+++ Reading text +++
- Location in Livingston County
- Livingston County's location in Illinois
- Coordinates: 40°58′15″N 88°45′55″W﻿ / ﻿40.9708°N 88.7653°W
- Country: United States
- State: Illinois
- County: Livingston
- Established: April 6, 1858

Area
- • Total: 36.38 sq mi (94.2 km^{2})
- • Land: 36.22 sq mi (93.8 km^{2})
- • Water: 0.16 sq mi (0.41 km^{2}) 0.43%

Population (2020)
- • Total: 781
- • Density: 21.6/sq mi (8.33/km^{2})
- Time zone: UTC-6 (CST)
- • Summer (DST): UTC-5 (CDT)
- FIPS code: 17-105-01348

= Amity Township, Livingston County, Illinois =

Amity Township is located in Livingston County, Illinois. As of the 2020 census, its population was 781 and it contained 382 housing units.

==Geography==
According to the 2021 census gazetteer files, Amity Township has a total area of 36.38 sqmi, of which 36.22 sqmi (or 99.57%) is land and 0.16 sqmi (or 0.43%) is water.

==Demographics==
As of the 2020 census there were 781 people, 376 households, and 282 families residing in the township. The population density was 21.47 PD/sqmi. There were 382 housing units at an average density of 10.50 /sqmi. The racial makeup of the township was 92.96% White, 0.26% African American, 0.00% Native American, 0.26% Asian, 0.00% Pacific Islander, 0.77% from other races, and 5.76% from two or more races. Hispanic or Latino of any race were 4.23% of the population.
+++
• **Using the information**:
(1) List each racial category given for the township's racial makeup in the Amity Township article, with its percentage.
(2) In the Amity Township article, write out everything from "- FIPS code: 17-105-01348" down to "of the population." word for word.
+++ Recorded data +++
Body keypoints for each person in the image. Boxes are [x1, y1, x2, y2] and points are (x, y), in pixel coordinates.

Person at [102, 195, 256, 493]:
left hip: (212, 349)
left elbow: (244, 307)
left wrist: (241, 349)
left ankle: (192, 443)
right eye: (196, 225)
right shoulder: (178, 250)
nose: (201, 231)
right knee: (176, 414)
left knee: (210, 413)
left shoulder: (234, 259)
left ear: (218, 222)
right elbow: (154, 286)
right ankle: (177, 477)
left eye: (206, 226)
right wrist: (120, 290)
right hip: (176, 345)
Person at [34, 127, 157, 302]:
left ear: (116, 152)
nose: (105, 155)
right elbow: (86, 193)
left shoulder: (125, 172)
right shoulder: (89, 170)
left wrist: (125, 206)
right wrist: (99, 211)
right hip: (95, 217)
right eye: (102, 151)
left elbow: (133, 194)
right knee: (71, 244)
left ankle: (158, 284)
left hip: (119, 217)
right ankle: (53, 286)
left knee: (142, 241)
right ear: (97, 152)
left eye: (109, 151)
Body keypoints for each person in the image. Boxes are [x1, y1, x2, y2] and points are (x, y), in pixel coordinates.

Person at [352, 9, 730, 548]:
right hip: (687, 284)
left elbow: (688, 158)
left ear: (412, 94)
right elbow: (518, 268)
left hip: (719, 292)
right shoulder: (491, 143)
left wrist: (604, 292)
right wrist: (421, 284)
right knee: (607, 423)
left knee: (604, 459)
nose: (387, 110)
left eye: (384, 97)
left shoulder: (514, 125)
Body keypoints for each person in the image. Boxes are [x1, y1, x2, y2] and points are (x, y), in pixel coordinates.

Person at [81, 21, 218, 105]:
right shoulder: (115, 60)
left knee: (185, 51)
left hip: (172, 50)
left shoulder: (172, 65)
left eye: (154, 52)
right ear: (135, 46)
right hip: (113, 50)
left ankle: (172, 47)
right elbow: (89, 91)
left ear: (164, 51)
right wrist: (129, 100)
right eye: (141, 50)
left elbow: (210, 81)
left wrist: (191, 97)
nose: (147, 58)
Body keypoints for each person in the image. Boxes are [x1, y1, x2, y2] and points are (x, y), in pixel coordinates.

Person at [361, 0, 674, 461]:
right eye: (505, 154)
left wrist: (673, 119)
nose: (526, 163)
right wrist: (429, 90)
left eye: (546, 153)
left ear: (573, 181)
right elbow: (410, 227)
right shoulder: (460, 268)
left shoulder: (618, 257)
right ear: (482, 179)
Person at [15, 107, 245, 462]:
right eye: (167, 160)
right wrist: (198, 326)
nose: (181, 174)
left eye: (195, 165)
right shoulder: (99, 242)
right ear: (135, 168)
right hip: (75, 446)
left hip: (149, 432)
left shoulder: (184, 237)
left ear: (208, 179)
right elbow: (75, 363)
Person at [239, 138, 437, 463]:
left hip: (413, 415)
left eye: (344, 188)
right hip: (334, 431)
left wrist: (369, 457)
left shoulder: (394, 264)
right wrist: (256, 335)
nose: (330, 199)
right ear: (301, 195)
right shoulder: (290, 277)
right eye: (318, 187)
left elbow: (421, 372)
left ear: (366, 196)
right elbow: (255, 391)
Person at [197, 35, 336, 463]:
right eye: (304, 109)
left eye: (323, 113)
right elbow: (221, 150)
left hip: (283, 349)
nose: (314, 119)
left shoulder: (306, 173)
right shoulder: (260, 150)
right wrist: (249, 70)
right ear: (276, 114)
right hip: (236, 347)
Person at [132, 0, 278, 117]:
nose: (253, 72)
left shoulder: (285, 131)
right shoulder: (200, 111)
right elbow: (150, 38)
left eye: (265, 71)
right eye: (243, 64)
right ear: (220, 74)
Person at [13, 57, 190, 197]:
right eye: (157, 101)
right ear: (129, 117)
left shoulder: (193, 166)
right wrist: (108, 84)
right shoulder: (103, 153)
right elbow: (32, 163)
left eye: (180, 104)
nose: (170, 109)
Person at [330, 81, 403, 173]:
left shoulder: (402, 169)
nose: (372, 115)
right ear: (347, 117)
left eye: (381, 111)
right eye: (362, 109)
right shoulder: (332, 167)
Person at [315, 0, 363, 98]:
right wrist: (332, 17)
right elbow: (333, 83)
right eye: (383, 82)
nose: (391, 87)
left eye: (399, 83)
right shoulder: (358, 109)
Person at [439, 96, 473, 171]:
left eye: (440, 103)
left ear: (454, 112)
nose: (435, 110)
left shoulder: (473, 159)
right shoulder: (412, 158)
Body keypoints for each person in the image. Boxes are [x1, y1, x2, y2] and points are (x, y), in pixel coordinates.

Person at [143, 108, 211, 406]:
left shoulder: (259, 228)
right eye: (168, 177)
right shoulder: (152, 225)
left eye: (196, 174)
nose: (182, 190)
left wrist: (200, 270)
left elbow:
+++
• **Per-task outputs**:
(1)
White: 92.96%
African American: 0.26%
Native American: 0.00%
Asian: 0.26%
Pacific Islander: 0.00%
Other races: 0.77%
Two or more races: 5.76%

(2)
- FIPS code: 17-105-01348

= Amity Township, Livingston County, Illinois =

Amity Township is located in Livingston County, Illinois. As of the 2020 census, its population was 781 and it contained 382 housing units.

==Geography==
According to the 2021 census gazetteer files, Amity Township has a total area of 36.38 sqmi, of which 36.22 sqmi (or 99.57%) is land and 0.16 sqmi (or 0.43%) is water.

==Demographics==
As of the 2020 census there were 781 people, 376 households, and 282 families residing in the township. The population density was 21.47 PD/sqmi. There were 382 housing units at an average density of 10.50 /sqmi. The racial makeup of the township was 92.96% White, 0.26% African American, 0.00% Native American, 0.26% Asian, 0.00% Pacific Islander, 0.77% from other races, and 5.76% from two or more races. Hispanic or Latino of any race were 4.23% of the population.